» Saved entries

= Beginning of Section =

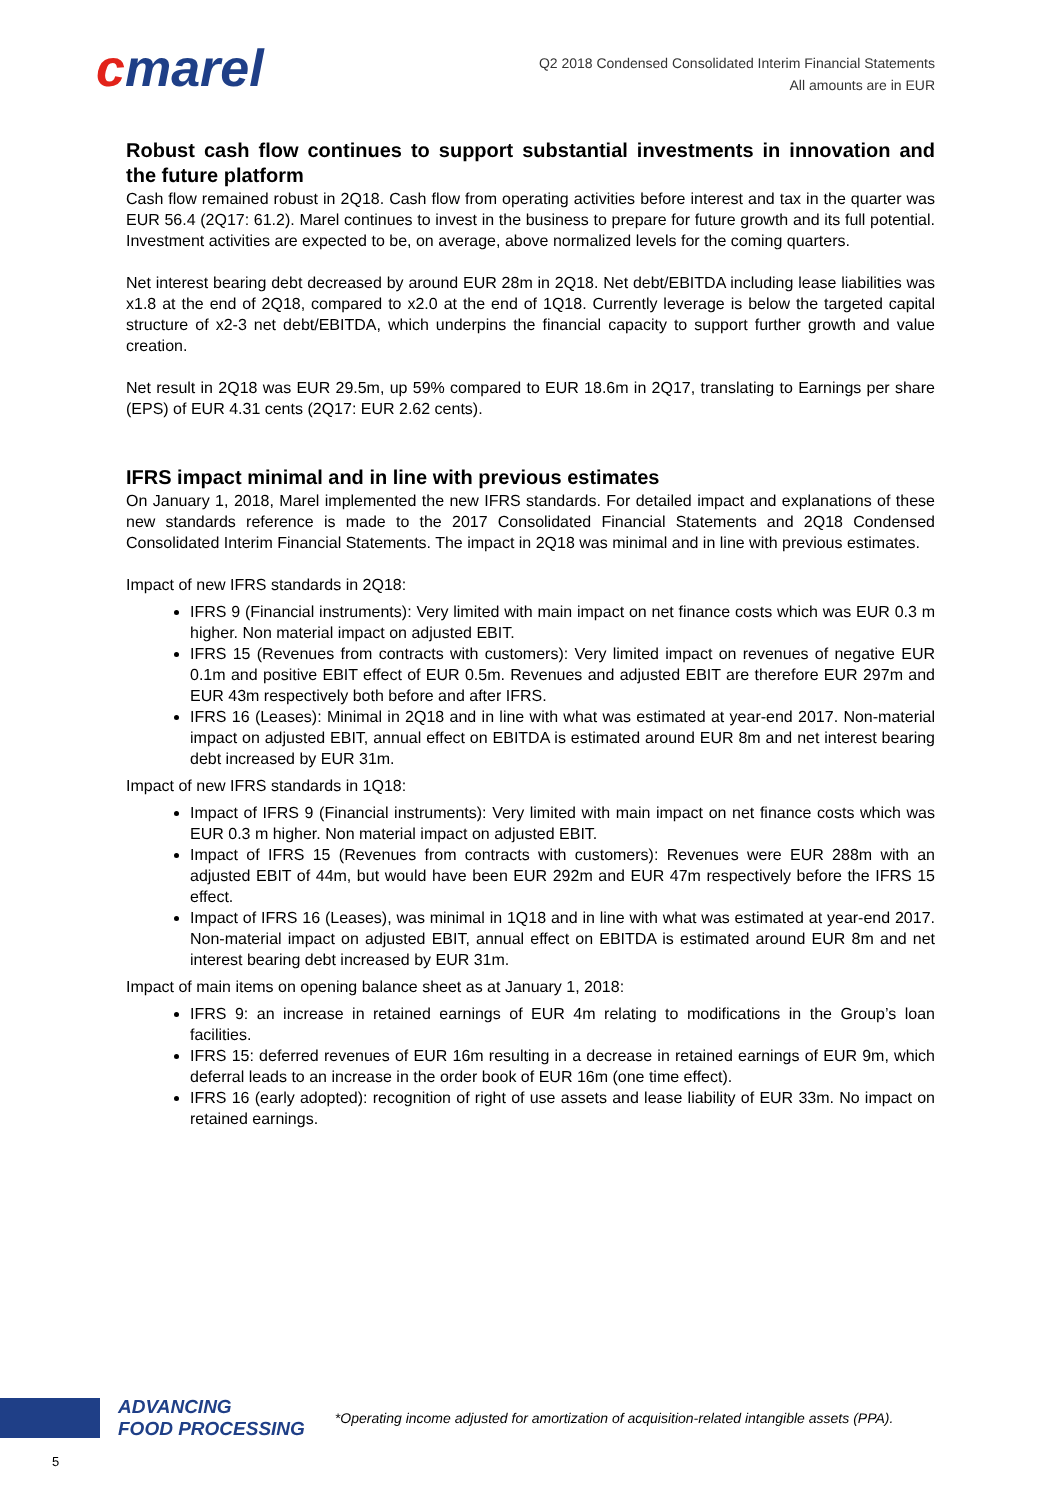cmarel
Q2 2018 Condensed Consolidated Interim Financial Statements
All amounts are in EUR
Robust cash flow continues to support substantial investments in innovation and the future platform
Cash flow remained robust in 2Q18. Cash flow from operating activities before interest and tax in the quarter was EUR 56.4 (2Q17: 61.2). Marel continues to invest in the business to prepare for future growth and its full potential. Investment activities are expected to be, on average, above normalized levels for the coming quarters.
Net interest bearing debt decreased by around EUR 28m in 2Q18. Net debt/EBITDA including lease liabilities was x1.8 at the end of 2Q18, compared to x2.0 at the end of 1Q18. Currently leverage is below the targeted capital structure of x2-3 net debt/EBITDA, which underpins the financial capacity to support further growth and value creation.
Net result in 2Q18 was EUR 29.5m, up 59% compared to EUR 18.6m in 2Q17, translating to Earnings per share (EPS) of EUR 4.31 cents (2Q17: EUR 2.62 cents).
IFRS impact minimal and in line with previous estimates
On January 1, 2018, Marel implemented the new IFRS standards. For detailed impact and explanations of these new standards reference is made to the 2017 Consolidated Financial Statements and 2Q18 Condensed Consolidated Interim Financial Statements. The impact in 2Q18 was minimal and in line with previous estimates.
Impact of new IFRS standards in 2Q18:
IFRS 9 (Financial instruments): Very limited with main impact on net finance costs which was EUR 0.3 m higher. Non material impact on adjusted EBIT.
IFRS 15 (Revenues from contracts with customers): Very limited impact on revenues of negative EUR 0.1m and positive EBIT effect of EUR 0.5m. Revenues and adjusted EBIT are therefore EUR 297m and EUR 43m respectively both before and after IFRS.
IFRS 16 (Leases): Minimal in 2Q18 and in line with what was estimated at year-end 2017. Non-material impact on adjusted EBIT, annual effect on EBITDA is estimated around EUR 8m and net interest bearing debt increased by EUR 31m.
Impact of new IFRS standards in 1Q18:
Impact of IFRS 9 (Financial instruments): Very limited with main impact on net finance costs which was EUR 0.3 m higher. Non material impact on adjusted EBIT.
Impact of IFRS 15 (Revenues from contracts with customers): Revenues were EUR 288m with an adjusted EBIT of 44m, but would have been EUR 292m and EUR 47m respectively before the IFRS 15 effect.
Impact of IFRS 16 (Leases), was minimal in 1Q18 and in line with what was estimated at year-end 2017. Non-material impact on adjusted EBIT, annual effect on EBITDA is estimated around EUR 8m and net interest bearing debt increased by EUR 31m.
Impact of main items on opening balance sheet as at January 1, 2018:
IFRS 9: an increase in retained earnings of EUR 4m relating to modifications in the Group’s loan facilities.
IFRS 15: deferred revenues of EUR 16m resulting in a decrease in retained earnings of EUR 9m, which deferral leads to an increase in the order book of EUR 16m (one time effect).
IFRS 16 (early adopted): recognition of right of use assets and lease liability of EUR 33m. No impact on retained earnings.
ADVANCING
FOOD PROCESSING
*Operating income adjusted for amortization of acquisition-related intangible assets (PPA).
5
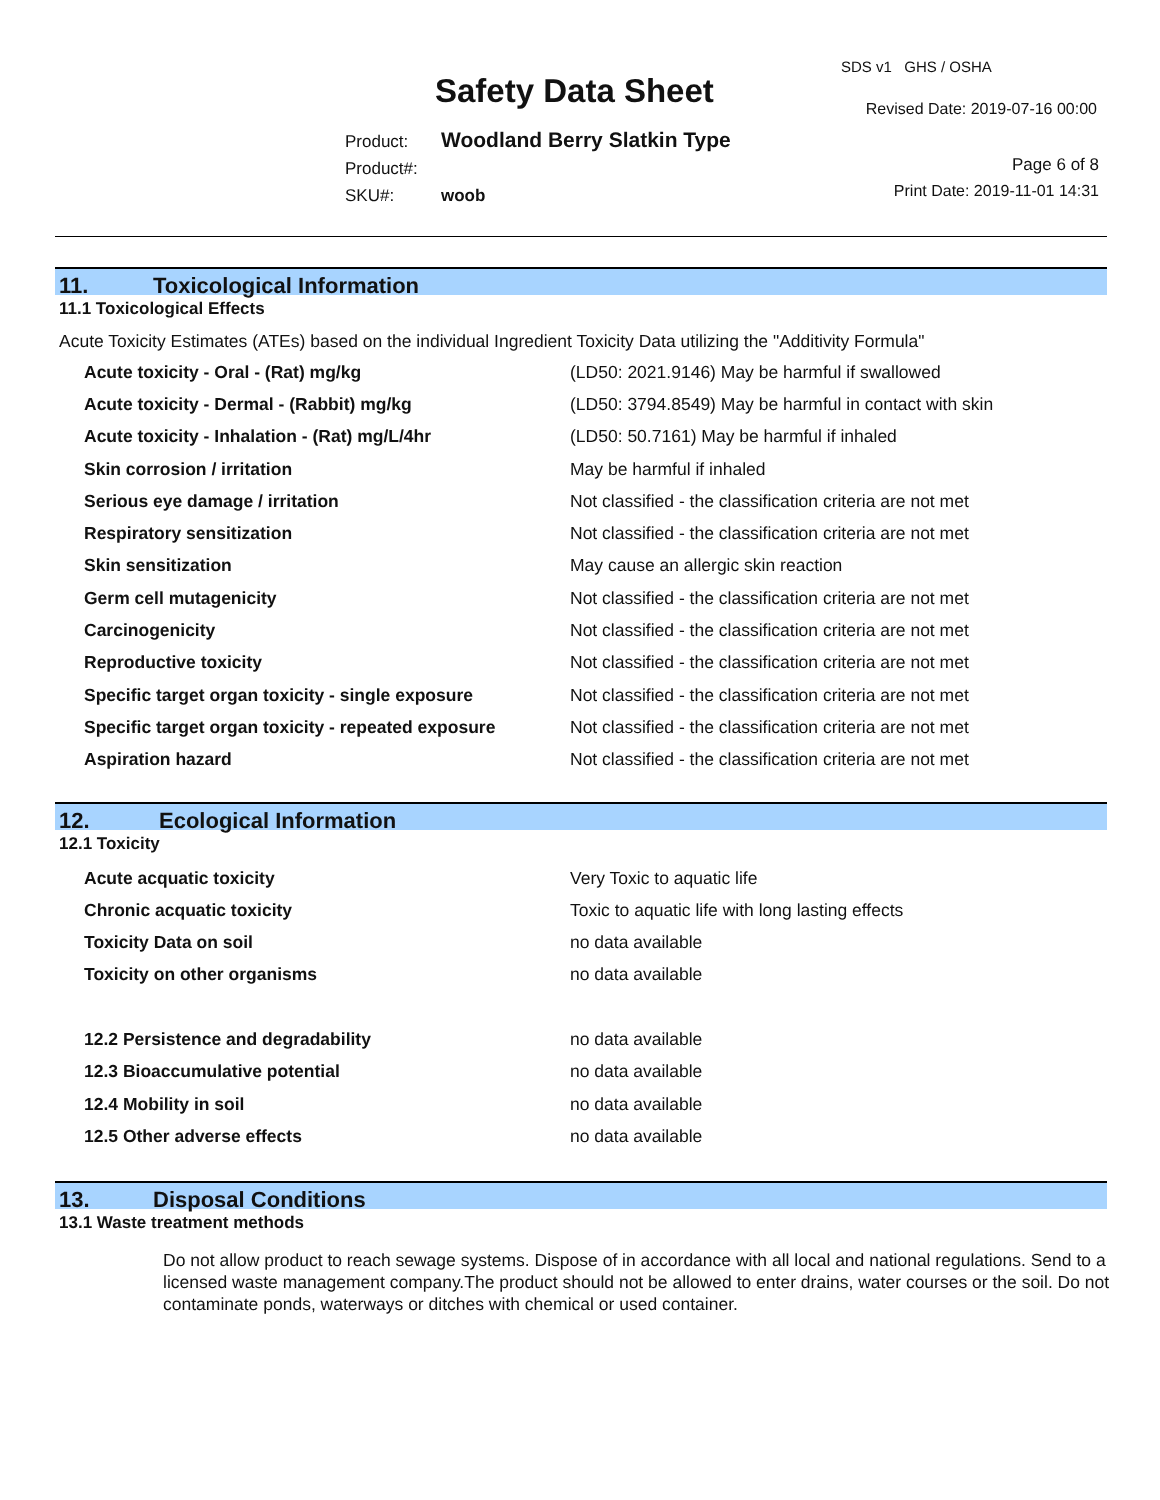Safety Data Sheet
SDS v1 GHS / OSHA
Revised Date: 2019-07-16 00:00
Product: Woodland Berry Slatkin Type
Product#:
SKU#: woob
Page 6 of 8
Print Date: 2019-11-01 14:31
11. Toxicological Information
11.1 Toxicological Effects
Acute Toxicity Estimates (ATEs) based on the individual Ingredient Toxicity Data utilizing the "Additivity Formula"
| Acute toxicity - Oral - (Rat) mg/kg | (LD50: 2021.9146) May be harmful if swallowed |
| Acute toxicity - Dermal - (Rabbit) mg/kg | (LD50: 3794.8549) May be harmful in contact with skin |
| Acute toxicity - Inhalation - (Rat) mg/L/4hr | (LD50: 50.7161) May be harmful if inhaled |
| Skin corrosion / irritation | May be harmful if inhaled |
| Serious eye damage / irritation | Not classified - the classification criteria are not met |
| Respiratory sensitization | Not classified - the classification criteria are not met |
| Skin sensitization | May cause an allergic skin reaction |
| Germ cell mutagenicity | Not classified - the classification criteria are not met |
| Carcinogenicity | Not classified - the classification criteria are not met |
| Reproductive toxicity | Not classified - the classification criteria are not met |
| Specific target organ toxicity - single exposure | Not classified - the classification criteria are not met |
| Specific target organ toxicity - repeated exposure | Not classified - the classification criteria are not met |
| Aspiration hazard | Not classified - the classification criteria are not met |
12. Ecological Information
12.1 Toxicity
| Acute acquatic toxicity | Very Toxic to aquatic life |
| Chronic acquatic toxicity | Toxic to aquatic life with long lasting effects |
| Toxicity Data on soil | no data available |
| Toxicity on other organisms | no data available |
| 12.2 Persistence and degradability | no data available |
| 12.3 Bioaccumulative potential | no data available |
| 12.4 Mobility in soil | no data available |
| 12.5 Other adverse effects | no data available |
13. Disposal Conditions
13.1 Waste treatment methods
Do not allow product to reach sewage systems. Dispose of in accordance with all local and national regulations. Send to a licensed waste management company.The product should not be allowed to enter drains, water courses or the soil. Do not contaminate ponds, waterways or ditches with chemical or used container.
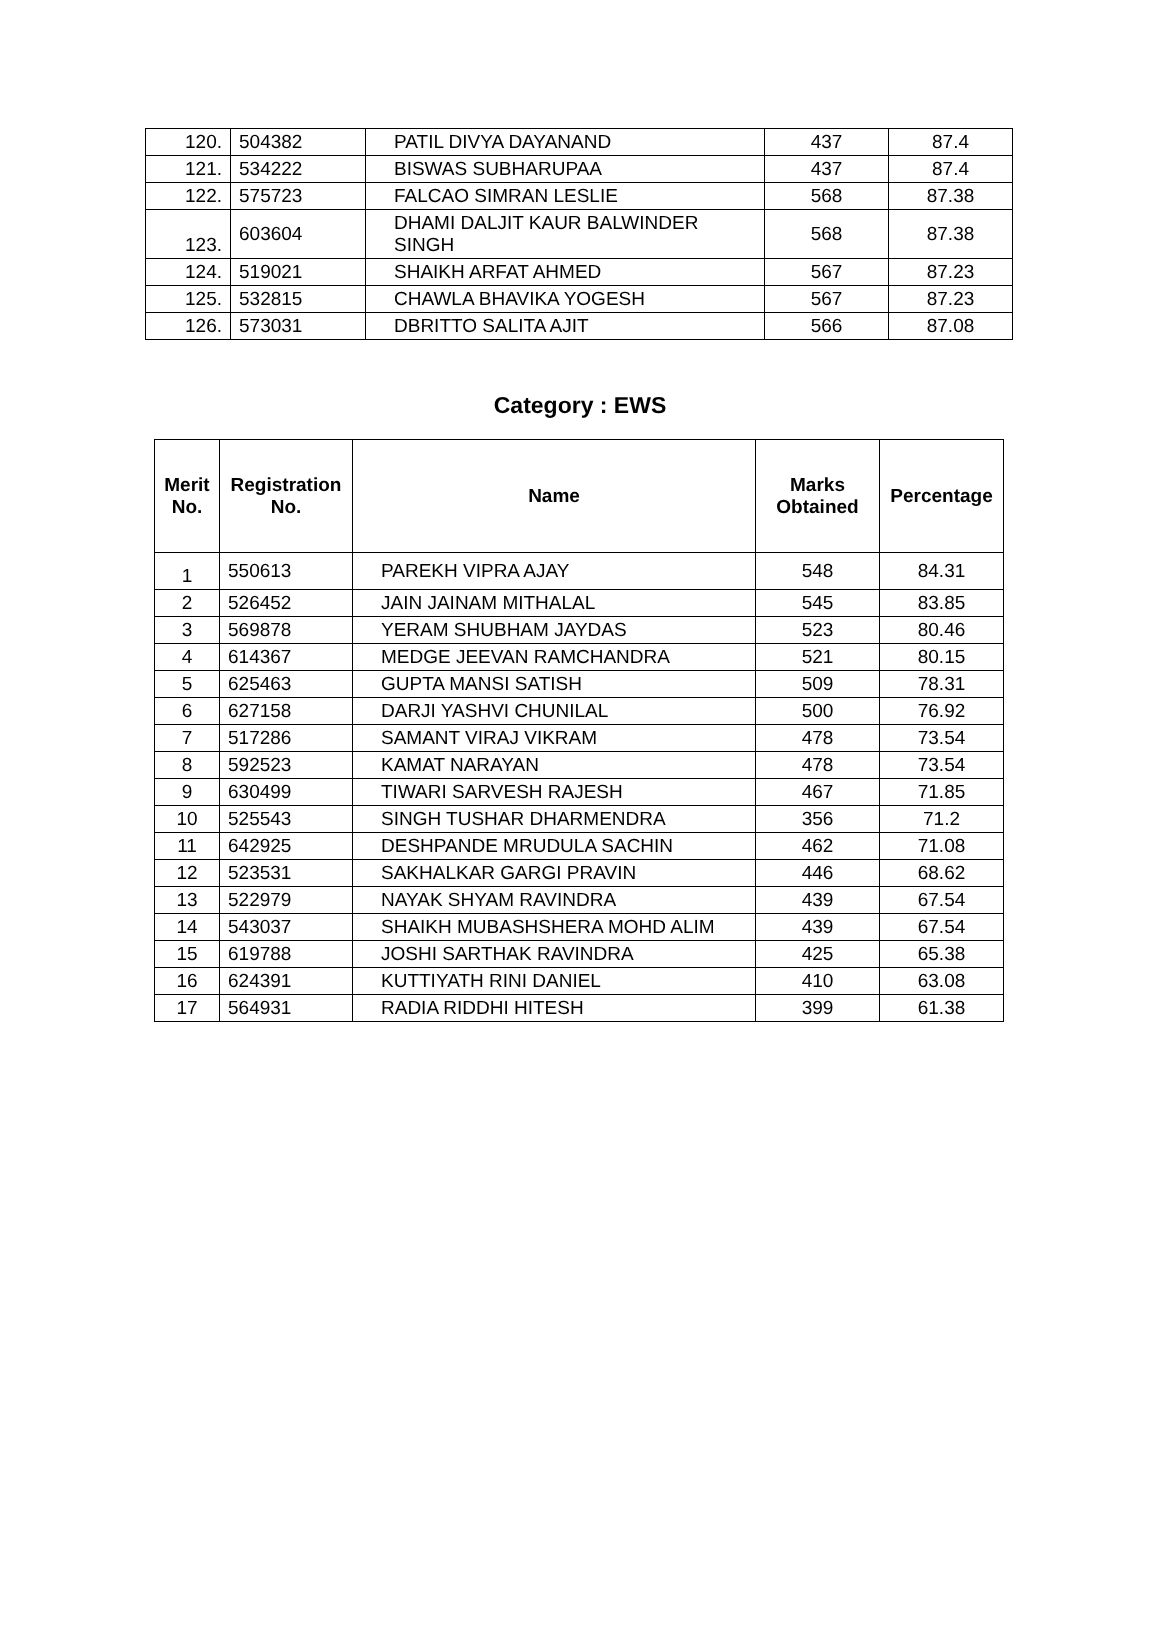| 120. | 504382 | PATIL DIVYA DAYANAND | 437 | 87.4 |
| 121. | 534222 | BISWAS SUBHARUPAA | 437 | 87.4 |
| 122. | 575723 | FALCAO SIMRAN LESLIE | 568 | 87.38 |
| 123. | 603604 | DHAMI DALJIT KAUR BALWINDER SINGH | 568 | 87.38 |
| 124. | 519021 | SHAIKH ARFAT AHMED | 567 | 87.23 |
| 125. | 532815 | CHAWLA BHAVIKA YOGESH | 567 | 87.23 |
| 126. | 573031 | DBRITTO SALITA AJIT | 566 | 87.08 |
Category : EWS
| Merit No. | Registration No. | Name | Marks Obtained | Percentage |
| --- | --- | --- | --- | --- |
| 1 | 550613 | PAREKH VIPRA AJAY | 548 | 84.31 |
| 2 | 526452 | JAIN JAINAM MITHALAL | 545 | 83.85 |
| 3 | 569878 | YERAM SHUBHAM JAYDAS | 523 | 80.46 |
| 4 | 614367 | MEDGE JEEVAN RAMCHANDRA | 521 | 80.15 |
| 5 | 625463 | GUPTA MANSI SATISH | 509 | 78.31 |
| 6 | 627158 | DARJI YASHVI CHUNILAL | 500 | 76.92 |
| 7 | 517286 | SAMANT VIRAJ VIKRAM | 478 | 73.54 |
| 8 | 592523 | KAMAT NARAYAN | 478 | 73.54 |
| 9 | 630499 | TIWARI SARVESH RAJESH | 467 | 71.85 |
| 10 | 525543 | SINGH TUSHAR DHARMENDRA | 356 | 71.2 |
| 11 | 642925 | DESHPANDE MRUDULA SACHIN | 462 | 71.08 |
| 12 | 523531 | SAKHALKAR GARGI PRAVIN | 446 | 68.62 |
| 13 | 522979 | NAYAK SHYAM RAVINDRA | 439 | 67.54 |
| 14 | 543037 | SHAIKH MUBASHSHERA MOHD ALIM | 439 | 67.54 |
| 15 | 619788 | JOSHI SARTHAK RAVINDRA | 425 | 65.38 |
| 16 | 624391 | KUTTIYATH RINI DANIEL | 410 | 63.08 |
| 17 | 564931 | RADIA RIDDHI HITESH | 399 | 61.38 |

= End of Section =

» Your goal
Reproduce each line of the records exactly and exclude any images.

» Solution to this exercise
cmarel
Q2 2018 Condensed Consolidated Interim Financial Statements
All amounts are in EUR
Robust cash flow continues to support substantial investments in innovation and the future platform
Cash flow remained robust in 2Q18. Cash flow from operating activities before interest and tax in the quarter was EUR 56.4 (2Q17: 61.2). Marel continues to invest in the business to prepare for future growth and its full potential. Investment activities are expected to be, on average, above normalized levels for the coming quarters.
Net interest bearing debt decreased by around EUR 28m in 2Q18. Net debt/EBITDA including lease liabilities was x1.8 at the end of 2Q18, compared to x2.0 at the end of 1Q18. Currently leverage is below the targeted capital structure of x2-3 net debt/EBITDA, which underpins the financial capacity to support further growth and value creation.
Net result in 2Q18 was EUR 29.5m, up 59% compared to EUR 18.6m in 2Q17, translating to Earnings per share (EPS) of EUR 4.31 cents (2Q17: EUR 2.62 cents).
IFRS impact minimal and in line with previous estimates
On January 1, 2018, Marel implemented the new IFRS standards. For detailed impact and explanations of these new standards reference is made to the 2017 Consolidated Financial Statements and 2Q18 Condensed Consolidated Interim Financial Statements. The impact in 2Q18 was minimal and in line with previous estimates.
Impact of new IFRS standards in 2Q18:
IFRS 9 (Financial instruments): Very limited with main impact on net finance costs which was EUR 0.3 m higher. Non material impact on adjusted EBIT.
IFRS 15 (Revenues from contracts with customers): Very limited impact on revenues of negative EUR 0.1m and positive EBIT effect of EUR 0.5m. Revenues and adjusted EBIT are therefore EUR 297m and EUR 43m respectively both before and after IFRS.
IFRS 16 (Leases): Minimal in 2Q18 and in line with what was estimated at year-end 2017. Non-material impact on adjusted EBIT, annual effect on EBITDA is estimated around EUR 8m and net interest bearing debt increased by EUR 31m.
Impact of new IFRS standards in 1Q18:
Impact of IFRS 9 (Financial instruments): Very limited with main impact on net finance costs which was EUR 0.3 m higher. Non material impact on adjusted EBIT.
Impact of IFRS 15 (Revenues from contracts with customers): Revenues were EUR 288m with an adjusted EBIT of 44m, but would have been EUR 292m and EUR 47m respectively before the IFRS 15 effect.
Impact of IFRS 16 (Leases), was minimal in 1Q18 and in line with what was estimated at year-end 2017. Non-material impact on adjusted EBIT, annual effect on EBITDA is estimated around EUR 8m and net interest bearing debt increased by EUR 31m.
Impact of main items on opening balance sheet as at January 1, 2018:
IFRS 9: an increase in retained earnings of EUR 4m relating to modifications in the Group’s loan facilities.
IFRS 15: deferred revenues of EUR 16m resulting in a decrease in retained earnings of EUR 9m, which deferral leads to an increase in the order book of EUR 16m (one time effect).
IFRS 16 (early adopted): recognition of right of use assets and lease liability of EUR 33m. No impact on retained earnings.
ADVANCING
FOOD PROCESSING
*Operating income adjusted for amortization of acquisition-related intangible assets (PPA).
5
Safety Data Sheet
SDS v1 GHS / OSHA
Revised Date: 2019-07-16 00:00
Product: Woodland Berry Slatkin Type
Product#:
SKU#: woob
Page 6 of 8
Print Date: 2019-11-01 14:31
11. Toxicological Information
11.1 Toxicological Effects
Acute Toxicity Estimates (ATEs) based on the individual Ingredient Toxicity Data utilizing the "Additivity Formula"
| Acute toxicity - Oral - (Rat) mg/kg | (LD50: 2021.9146) May be harmful if swallowed |
| Acute toxicity - Dermal - (Rabbit) mg/kg | (LD50: 3794.8549) May be harmful in contact with skin |
| Acute toxicity - Inhalation - (Rat) mg/L/4hr | (LD50: 50.7161) May be harmful if inhaled |
| Skin corrosion / irritation | May be harmful if inhaled |
| Serious eye damage / irritation | Not classified - the classification criteria are not met |
| Respiratory sensitization | Not classified - the classification criteria are not met |
| Skin sensitization | May cause an allergic skin reaction |
| Germ cell mutagenicity | Not classified - the classification criteria are not met |
| Carcinogenicity | Not classified - the classification criteria are not met |
| Reproductive toxicity | Not classified - the classification criteria are not met |
| Specific target organ toxicity - single exposure | Not classified - the classification criteria are not met |
| Specific target organ toxicity - repeated exposure | Not classified - the classification criteria are not met |
| Aspiration hazard | Not classified - the classification criteria are not met |
12. Ecological Information
12.1 Toxicity
| Acute acquatic toxicity | Very Toxic to aquatic life |
| Chronic acquatic toxicity | Toxic to aquatic life with long lasting effects |
| Toxicity Data on soil | no data available |
| Toxicity on other organisms | no data available |
| 12.2 Persistence and degradability | no data available |
| 12.3 Bioaccumulative potential | no data available |
| 12.4 Mobility in soil | no data available |
| 12.5 Other adverse effects | no data available |
13. Disposal Conditions
13.1 Waste treatment methods
Do not allow product to reach sewage systems. Dispose of in accordance with all local and national regulations. Send to a licensed waste management company.The product should not be allowed to enter drains, water courses or the soil. Do not contaminate ponds, waterways or ditches with chemical or used container.
| 120. | 504382 | PATIL DIVYA DAYANAND | 437 | 87.4 |
| 121. | 534222 | BISWAS SUBHARUPAA | 437 | 87.4 |
| 122. | 575723 | FALCAO SIMRAN LESLIE | 568 | 87.38 |
| 123. | 603604 | DHAMI DALJIT KAUR BALWINDER SINGH | 568 | 87.38 |
| 124. | 519021 | SHAIKH ARFAT AHMED | 567 | 87.23 |
| 125. | 532815 | CHAWLA BHAVIKA YOGESH | 567 | 87.23 |
| 126. | 573031 | DBRITTO SALITA AJIT | 566 | 87.08 |
Category : EWS
| Merit No. | Registration No. | Name | Marks Obtained | Percentage |
| --- | --- | --- | --- | --- |
| 1 | 550613 | PAREKH VIPRA AJAY | 548 | 84.31 |
| 2 | 526452 | JAIN JAINAM MITHALAL | 545 | 83.85 |
| 3 | 569878 | YERAM SHUBHAM JAYDAS | 523 | 80.46 |
| 4 | 614367 | MEDGE JEEVAN RAMCHANDRA | 521 | 80.15 |
| 5 | 625463 | GUPTA MANSI SATISH | 509 | 78.31 |
| 6 | 627158 | DARJI YASHVI CHUNILAL | 500 | 76.92 |
| 7 | 517286 | SAMANT VIRAJ VIKRAM | 478 | 73.54 |
| 8 | 592523 | KAMAT NARAYAN | 478 | 73.54 |
| 9 | 630499 | TIWARI SARVESH RAJESH | 467 | 71.85 |
| 10 | 525543 | SINGH TUSHAR DHARMENDRA | 356 | 71.2 |
| 11 | 642925 | DESHPANDE MRUDULA SACHIN | 462 | 71.08 |
| 12 | 523531 | SAKHALKAR GARGI PRAVIN | 446 | 68.62 |
| 13 | 522979 | NAYAK SHYAM RAVINDRA | 439 | 67.54 |
| 14 | 543037 | SHAIKH MUBASHSHERA MOHD ALIM | 439 | 67.54 |
| 15 | 619788 | JOSHI SARTHAK RAVINDRA | 425 | 65.38 |
| 16 | 624391 | KUTTIYATH RINI DANIEL | 410 | 63.08 |
| 17 | 564931 | RADIA RIDDHI HITESH | 399 | 61.38 |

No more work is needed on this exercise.